WDC is among 10 smaller tier two councils across eight smaller urban areas – the others are Rotorua, New Plymouth, Napier/Hastings, Palmerston North. Nelson/Tasman, Queenstown and Dunedin - which are potentially also in the Government's line of sight for similar treatment.
The new potential legislation would mean a loss of certainty for Whangārei homeowners, said Reader.
"You might think you've bought yourself a nice new house in the city. Then your next-door neighbour's house sells. You're not going to know that a three-storey house is (potentially) going to be built next to you," Reader said.
There would be little that ratepayers could do to influence this.
The new legislation would remove the ability of ratepayers to appeal against decisions made about housing intensification.

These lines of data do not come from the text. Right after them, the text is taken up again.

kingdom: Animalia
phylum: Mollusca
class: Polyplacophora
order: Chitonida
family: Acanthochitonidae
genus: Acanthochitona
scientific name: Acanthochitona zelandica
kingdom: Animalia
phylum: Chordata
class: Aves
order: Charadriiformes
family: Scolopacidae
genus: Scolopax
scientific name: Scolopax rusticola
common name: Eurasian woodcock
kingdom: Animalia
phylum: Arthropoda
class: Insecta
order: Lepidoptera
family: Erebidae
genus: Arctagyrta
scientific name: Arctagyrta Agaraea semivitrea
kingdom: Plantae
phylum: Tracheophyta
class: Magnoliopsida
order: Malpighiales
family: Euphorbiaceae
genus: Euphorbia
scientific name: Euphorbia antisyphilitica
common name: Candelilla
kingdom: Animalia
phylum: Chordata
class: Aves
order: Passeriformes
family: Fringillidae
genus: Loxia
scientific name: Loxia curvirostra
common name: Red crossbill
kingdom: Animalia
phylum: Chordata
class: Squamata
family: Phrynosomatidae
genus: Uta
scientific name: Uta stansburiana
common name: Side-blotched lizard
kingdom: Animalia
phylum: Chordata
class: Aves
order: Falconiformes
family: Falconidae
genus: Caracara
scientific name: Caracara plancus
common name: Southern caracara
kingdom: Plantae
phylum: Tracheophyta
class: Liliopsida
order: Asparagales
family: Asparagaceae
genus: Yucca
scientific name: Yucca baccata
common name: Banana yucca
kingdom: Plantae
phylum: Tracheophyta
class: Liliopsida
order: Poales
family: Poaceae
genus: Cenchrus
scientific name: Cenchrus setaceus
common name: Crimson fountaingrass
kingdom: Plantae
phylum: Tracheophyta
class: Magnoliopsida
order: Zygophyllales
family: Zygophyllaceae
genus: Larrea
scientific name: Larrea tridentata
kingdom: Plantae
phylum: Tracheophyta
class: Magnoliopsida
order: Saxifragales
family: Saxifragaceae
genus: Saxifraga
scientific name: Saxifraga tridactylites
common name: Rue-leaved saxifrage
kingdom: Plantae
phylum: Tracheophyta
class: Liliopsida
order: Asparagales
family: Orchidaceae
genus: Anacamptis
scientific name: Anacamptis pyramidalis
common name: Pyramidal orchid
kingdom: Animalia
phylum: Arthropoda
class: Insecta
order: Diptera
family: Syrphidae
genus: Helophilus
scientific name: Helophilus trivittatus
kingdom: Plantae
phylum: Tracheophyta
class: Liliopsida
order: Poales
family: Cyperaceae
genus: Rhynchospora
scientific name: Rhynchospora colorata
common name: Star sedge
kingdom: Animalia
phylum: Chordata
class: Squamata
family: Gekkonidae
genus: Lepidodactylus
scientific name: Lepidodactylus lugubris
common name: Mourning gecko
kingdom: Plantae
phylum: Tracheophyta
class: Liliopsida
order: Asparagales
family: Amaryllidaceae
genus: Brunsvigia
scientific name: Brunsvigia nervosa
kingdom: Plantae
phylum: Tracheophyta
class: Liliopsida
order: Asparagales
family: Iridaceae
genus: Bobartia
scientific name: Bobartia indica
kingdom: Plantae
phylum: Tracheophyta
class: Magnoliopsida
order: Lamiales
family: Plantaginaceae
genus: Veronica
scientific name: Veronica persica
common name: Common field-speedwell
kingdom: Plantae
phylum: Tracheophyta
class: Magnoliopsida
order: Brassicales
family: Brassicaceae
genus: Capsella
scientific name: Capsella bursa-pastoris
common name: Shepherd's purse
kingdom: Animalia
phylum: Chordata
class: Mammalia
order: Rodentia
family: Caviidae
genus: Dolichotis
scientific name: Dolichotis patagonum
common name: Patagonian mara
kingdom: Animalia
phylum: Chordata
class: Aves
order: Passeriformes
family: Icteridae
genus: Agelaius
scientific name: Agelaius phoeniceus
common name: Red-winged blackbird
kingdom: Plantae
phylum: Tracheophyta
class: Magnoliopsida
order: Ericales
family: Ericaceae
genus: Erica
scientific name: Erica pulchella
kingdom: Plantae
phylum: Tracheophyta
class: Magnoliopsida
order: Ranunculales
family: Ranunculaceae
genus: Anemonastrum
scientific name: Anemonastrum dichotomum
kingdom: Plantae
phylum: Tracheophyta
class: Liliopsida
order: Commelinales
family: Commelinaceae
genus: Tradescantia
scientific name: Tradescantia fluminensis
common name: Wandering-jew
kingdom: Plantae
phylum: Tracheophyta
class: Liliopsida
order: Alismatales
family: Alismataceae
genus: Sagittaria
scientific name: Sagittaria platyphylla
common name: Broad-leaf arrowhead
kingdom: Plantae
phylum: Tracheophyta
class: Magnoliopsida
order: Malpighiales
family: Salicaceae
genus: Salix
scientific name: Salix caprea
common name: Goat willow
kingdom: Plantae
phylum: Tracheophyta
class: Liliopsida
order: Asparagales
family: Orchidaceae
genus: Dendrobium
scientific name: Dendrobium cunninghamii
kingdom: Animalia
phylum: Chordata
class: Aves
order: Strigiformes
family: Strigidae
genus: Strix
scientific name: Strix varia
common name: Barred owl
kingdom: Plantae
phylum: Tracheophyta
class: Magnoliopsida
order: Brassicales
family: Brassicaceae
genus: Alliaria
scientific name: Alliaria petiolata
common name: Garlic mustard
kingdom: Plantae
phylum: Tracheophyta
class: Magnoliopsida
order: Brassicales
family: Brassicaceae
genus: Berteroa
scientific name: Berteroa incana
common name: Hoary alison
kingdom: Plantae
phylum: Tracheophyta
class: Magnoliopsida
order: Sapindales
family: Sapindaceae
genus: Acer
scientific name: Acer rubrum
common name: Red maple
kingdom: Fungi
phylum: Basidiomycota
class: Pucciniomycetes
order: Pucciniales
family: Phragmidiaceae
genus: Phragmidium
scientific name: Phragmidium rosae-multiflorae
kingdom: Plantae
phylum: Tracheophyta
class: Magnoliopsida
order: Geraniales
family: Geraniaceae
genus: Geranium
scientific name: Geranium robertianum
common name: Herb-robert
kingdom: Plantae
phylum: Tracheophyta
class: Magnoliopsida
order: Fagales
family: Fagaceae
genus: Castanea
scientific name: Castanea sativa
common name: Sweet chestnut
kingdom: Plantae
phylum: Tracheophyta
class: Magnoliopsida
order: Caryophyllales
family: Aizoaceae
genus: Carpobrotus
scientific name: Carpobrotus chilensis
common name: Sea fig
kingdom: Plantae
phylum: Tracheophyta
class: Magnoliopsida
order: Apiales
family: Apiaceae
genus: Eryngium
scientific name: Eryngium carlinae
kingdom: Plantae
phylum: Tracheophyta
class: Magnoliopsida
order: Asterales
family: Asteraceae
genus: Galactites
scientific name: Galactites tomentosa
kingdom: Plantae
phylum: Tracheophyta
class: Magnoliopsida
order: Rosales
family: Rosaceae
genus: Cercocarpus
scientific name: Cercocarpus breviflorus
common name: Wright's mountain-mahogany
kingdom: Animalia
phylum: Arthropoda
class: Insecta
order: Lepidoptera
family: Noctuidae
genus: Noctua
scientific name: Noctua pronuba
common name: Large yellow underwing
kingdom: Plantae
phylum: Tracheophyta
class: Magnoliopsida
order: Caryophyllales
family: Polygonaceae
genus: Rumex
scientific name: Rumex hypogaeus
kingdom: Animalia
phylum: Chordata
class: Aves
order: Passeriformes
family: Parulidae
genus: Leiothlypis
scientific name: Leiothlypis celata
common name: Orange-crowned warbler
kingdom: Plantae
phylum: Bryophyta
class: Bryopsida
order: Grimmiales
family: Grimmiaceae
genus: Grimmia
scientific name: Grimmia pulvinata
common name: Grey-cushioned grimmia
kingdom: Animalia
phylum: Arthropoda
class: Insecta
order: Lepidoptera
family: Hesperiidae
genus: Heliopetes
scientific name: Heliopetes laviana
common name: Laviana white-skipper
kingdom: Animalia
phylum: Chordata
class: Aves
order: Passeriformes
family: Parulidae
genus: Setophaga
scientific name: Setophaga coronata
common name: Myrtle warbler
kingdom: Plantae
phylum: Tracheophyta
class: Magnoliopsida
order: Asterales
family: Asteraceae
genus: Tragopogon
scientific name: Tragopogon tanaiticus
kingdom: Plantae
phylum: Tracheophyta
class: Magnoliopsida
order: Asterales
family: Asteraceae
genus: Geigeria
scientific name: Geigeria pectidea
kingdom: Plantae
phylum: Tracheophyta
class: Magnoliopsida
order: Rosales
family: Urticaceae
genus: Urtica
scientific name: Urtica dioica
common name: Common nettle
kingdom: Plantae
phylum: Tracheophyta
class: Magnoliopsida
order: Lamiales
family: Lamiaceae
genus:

"It would be a shift from regulated density in particular suburbs to wholesale high density across the district," Reader said.
WDC manager District Plan Robert Burgoyne said the proposed changes did not apply to Whangārei because it was a tier two urban area.
Whangārei Mayor Sheryl Mai said her council had already made changes which dealt with matters that the Government was looking to address regarding the tier one urban areas. The WDC changes had been done through a new chapter in Whangārei's District Plan facilitating urban intensification and a separate new district growth strategy.
Housing and development was already happening apace across the district already.
"There are subdivisions and construction going on at a frenzied pace," Mai said.